According to Christopher Wylie, the Cambridge Analytica researcher-turned-whistle-blower, clothing taste is such a precise indicator of political preference that it was a key part of developing the now-infamous Facebook-aided AI models employed by the Trump Campaign in 2016.
“Fashion profiling played a bigger role in the 2016 American presidential election than anyone realized,” writes the New York Times, noting that “preferences in clothing and music are the leading indicators of political leaning.”
Calling fashion data a “key metric” during his address at the Business of Fashion conference last week, Wylie bluntly stated that internet-facing brand loyalty was “used to build AI models to help Steve Bannon build his insurgency and build the alt-right.”

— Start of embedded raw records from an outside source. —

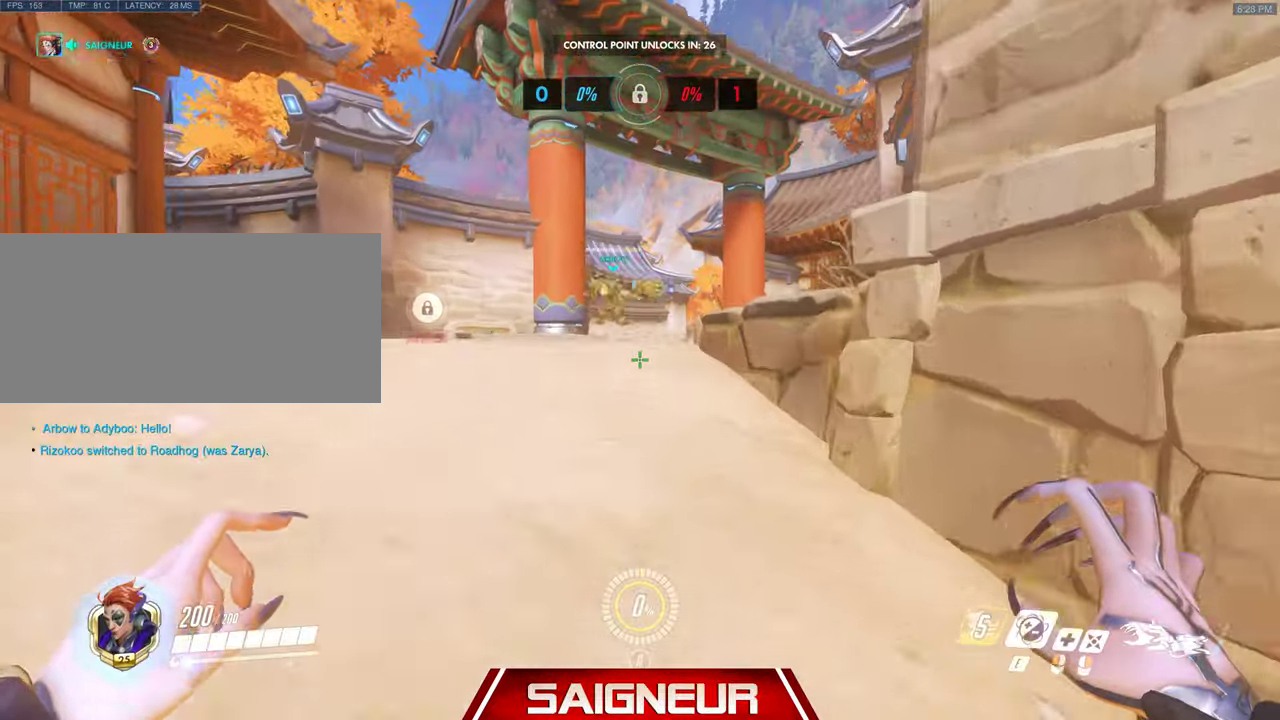
{"keys": ["w"], "mouse": [], "events": []}
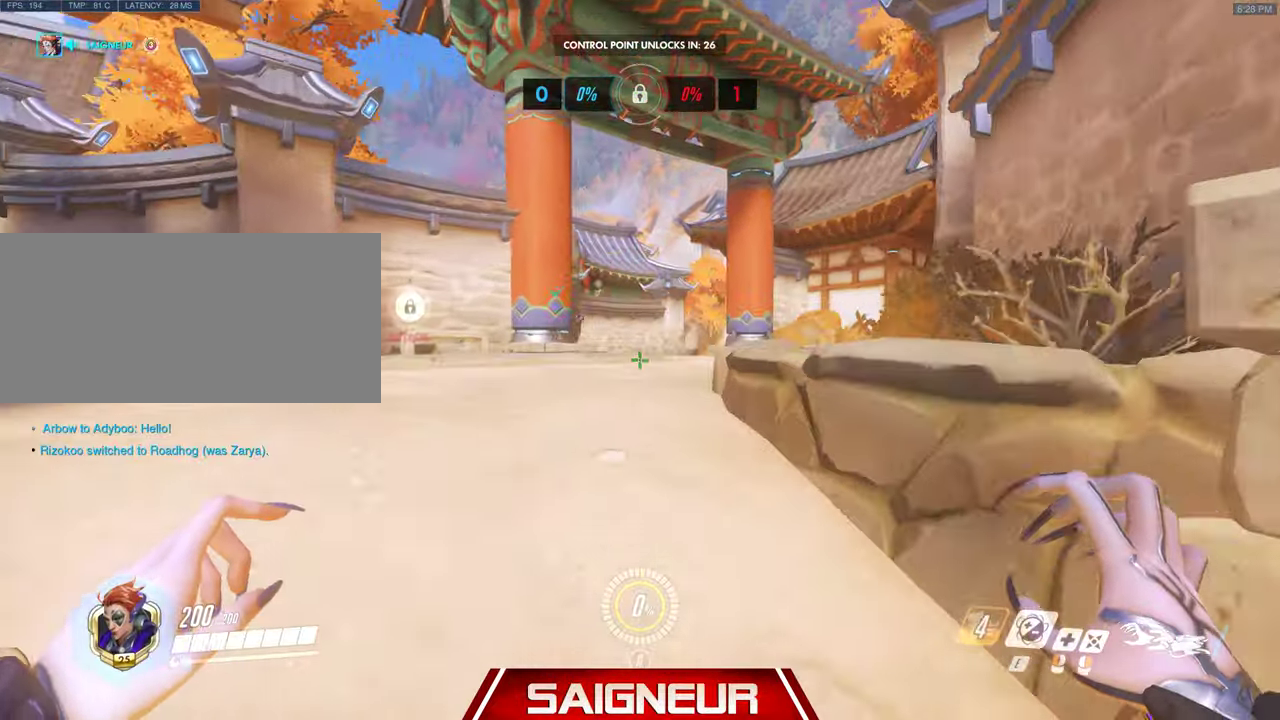
{"keys": ["w"], "mouse": [], "events": []}
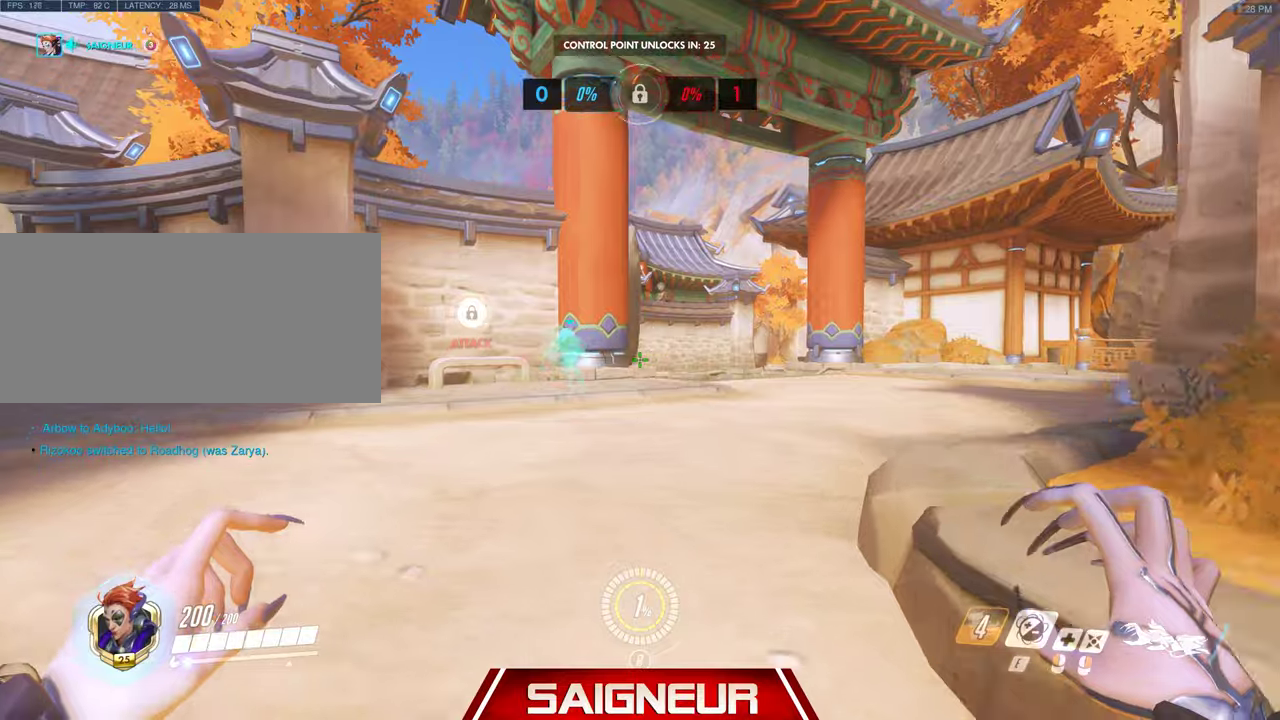
{"keys": ["d", "w"], "mouse": [], "events": [[133, "d", "down"]]}
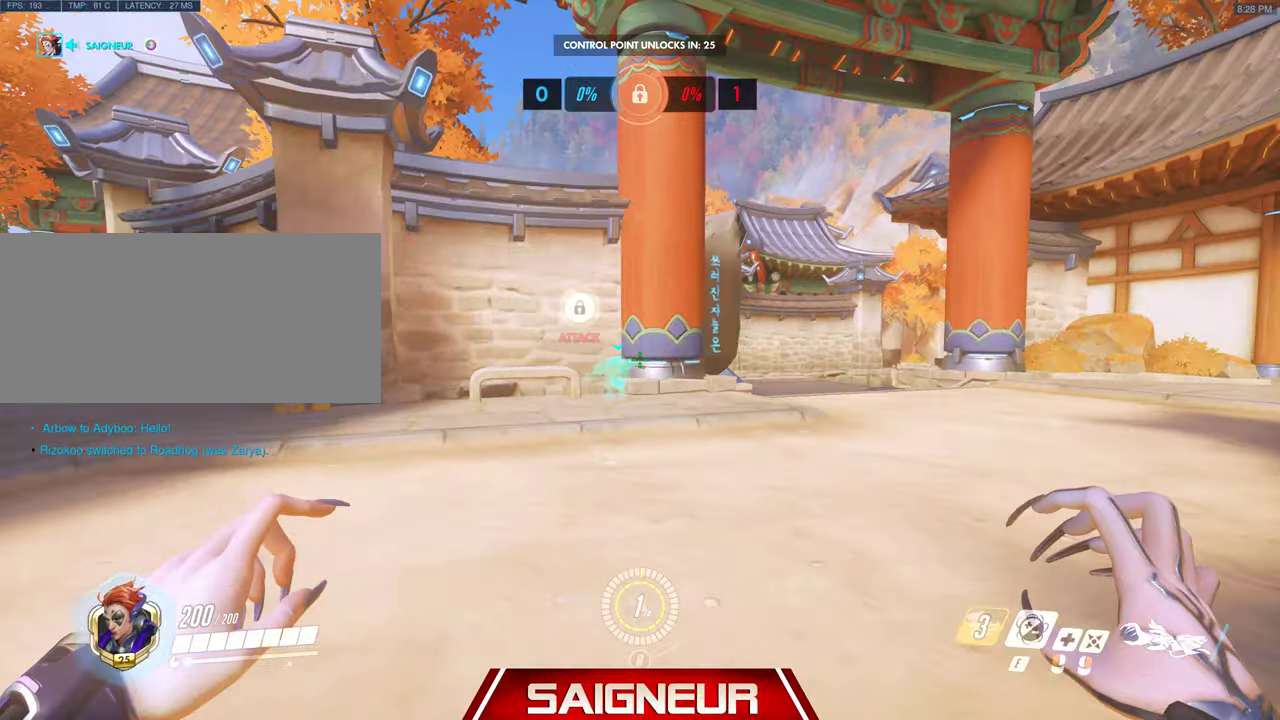
{"keys": ["d", "w"], "mouse": [], "events": []}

“Fashion brands are really useful in producing algorithms to find out how people think and how they feel,” Mr. Wylie said, noting that Wrangler and L.L. Bean, in particular, were “brands that Cambridge Analytica aligned with conservative traits.”
(Wrangler and L.L. Bean both declined to comment for the story, presumably because they’re now getting charged rent between a Rock and a Hard Place — if they refute the notion, they piss off their current customers, if they affirm it, they can basically forget picking up new ones.)
As the Times explained, the “narratives of the great American brands, which play on the myths of the West and the (mostly male) frontier, are also the narratives of the Republican right. Those who choose to spend on the former are susceptible to the latter.”
“Cambridge Analytica preyed on [those choices] via algorithm, using data from the Facebook profiles of more than 50 million users without their permission.”
Getting a targeted ad in your feed is one thing, but “the fact that consumer preferences are used by influence Svengalis to sway votes means something else entirely.” We are what we wear, apparently.